Action item >>
Copy the records below exactly, leaving out any pictures.

*** Opening of Source data ***

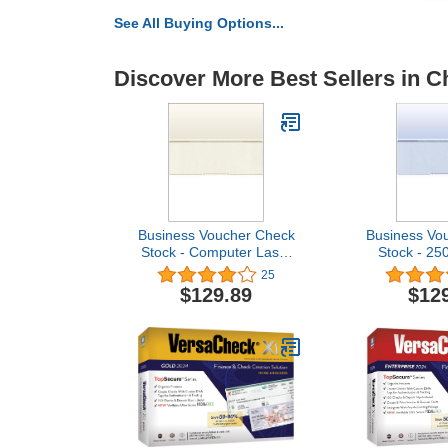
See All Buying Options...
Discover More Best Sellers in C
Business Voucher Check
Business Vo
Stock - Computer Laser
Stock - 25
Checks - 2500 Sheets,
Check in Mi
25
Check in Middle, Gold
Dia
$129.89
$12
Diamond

*** Close of Source data ***

Worked solution >>
See All Buying Options...
Discover More Best Sellers in C
Business Voucher Check
Business Vo
Stock - Computer Laser
Stock - 25
Checks - 2500 Sheets,
Check in Mi
25
Check in Middle, Gold
Dia
$129.89
$12
Diamond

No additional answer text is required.